Collected data
● ● ● ● ●

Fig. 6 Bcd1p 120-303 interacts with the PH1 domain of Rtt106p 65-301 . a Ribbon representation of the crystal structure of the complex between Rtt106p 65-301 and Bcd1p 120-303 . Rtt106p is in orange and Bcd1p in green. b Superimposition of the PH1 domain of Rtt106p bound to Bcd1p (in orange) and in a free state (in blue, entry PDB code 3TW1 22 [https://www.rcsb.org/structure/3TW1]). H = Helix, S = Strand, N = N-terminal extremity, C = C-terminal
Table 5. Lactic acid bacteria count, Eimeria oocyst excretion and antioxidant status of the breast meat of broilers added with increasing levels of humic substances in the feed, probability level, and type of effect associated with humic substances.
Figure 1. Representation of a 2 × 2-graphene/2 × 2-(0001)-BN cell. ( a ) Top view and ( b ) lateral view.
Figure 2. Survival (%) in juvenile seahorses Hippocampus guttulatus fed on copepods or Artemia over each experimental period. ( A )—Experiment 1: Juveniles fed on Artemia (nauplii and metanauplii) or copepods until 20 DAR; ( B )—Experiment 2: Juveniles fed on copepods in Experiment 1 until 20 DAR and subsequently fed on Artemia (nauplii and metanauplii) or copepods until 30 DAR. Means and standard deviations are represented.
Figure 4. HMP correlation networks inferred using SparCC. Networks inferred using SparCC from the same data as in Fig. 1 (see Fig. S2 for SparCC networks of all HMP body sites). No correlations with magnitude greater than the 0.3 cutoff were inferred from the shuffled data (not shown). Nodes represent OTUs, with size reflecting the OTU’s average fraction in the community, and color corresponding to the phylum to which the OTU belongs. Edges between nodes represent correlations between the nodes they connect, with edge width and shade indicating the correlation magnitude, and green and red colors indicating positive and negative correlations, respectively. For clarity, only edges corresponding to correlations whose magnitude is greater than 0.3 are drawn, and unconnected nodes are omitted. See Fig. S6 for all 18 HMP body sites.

● ● ● ● ●

◆ Task objective: The answer must be every entry, reproduced exactly.

◆ Result of this task:
Fig. 6 Bcd1p 120-303 interacts with the PH1 domain of Rtt106p 65-301 . a Ribbon representation of the crystal structure of the complex between Rtt106p 65-301 and Bcd1p 120-303 . Rtt106p is in orange and Bcd1p in green. b Superimposition of the PH1 domain of Rtt106p bound to Bcd1p (in orange) and in a free state (in blue, entry PDB code 3TW1 22 [https://www.rcsb.org/structure/3TW1]). H = Helix, S = Strand, N = N-terminal extremity, C = C-terminal
Table 5. Lactic acid bacteria count, Eimeria oocyst excretion and antioxidant status of the breast meat of broilers added with increasing levels of humic substances in the feed, probability level, and type of effect associated with humic substances.
Figure 1. Representation of a 2 × 2-graphene/2 × 2-(0001)-BN cell. ( a ) Top view and ( b ) lateral view.
Figure 2. Survival (%) in juvenile seahorses Hippocampus guttulatus fed on copepods or Artemia over each experimental period. ( A )—Experiment 1: Juveniles fed on Artemia (nauplii and metanauplii) or copepods until 20 DAR; ( B )—Experiment 2: Juveniles fed on copepods in Experiment 1 until 20 DAR and subsequently fed on Artemia (nauplii and metanauplii) or copepods until 30 DAR. Means and standard deviations are represented.
Figure 4. HMP correlation networks inferred using SparCC. Networks inferred using SparCC from the same data as in Fig. 1 (see Fig. S2 for SparCC networks of all HMP body sites). No correlations with magnitude greater than the 0.3 cutoff were inferred from the shuffled data (not shown). Nodes represent OTUs, with size reflecting the OTU’s average fraction in the community, and color corresponding to the phylum to which the OTU belongs. Edges between nodes represent correlations between the nodes they connect, with edge width and shade indicating the correlation magnitude, and green and red colors indicating positive and negative correlations, respectively. For clarity, only edges corresponding to correlations whose magnitude is greater than 0.3 are drawn, and unconnected nodes are omitted. See Fig. S6 for all 18 HMP body sites.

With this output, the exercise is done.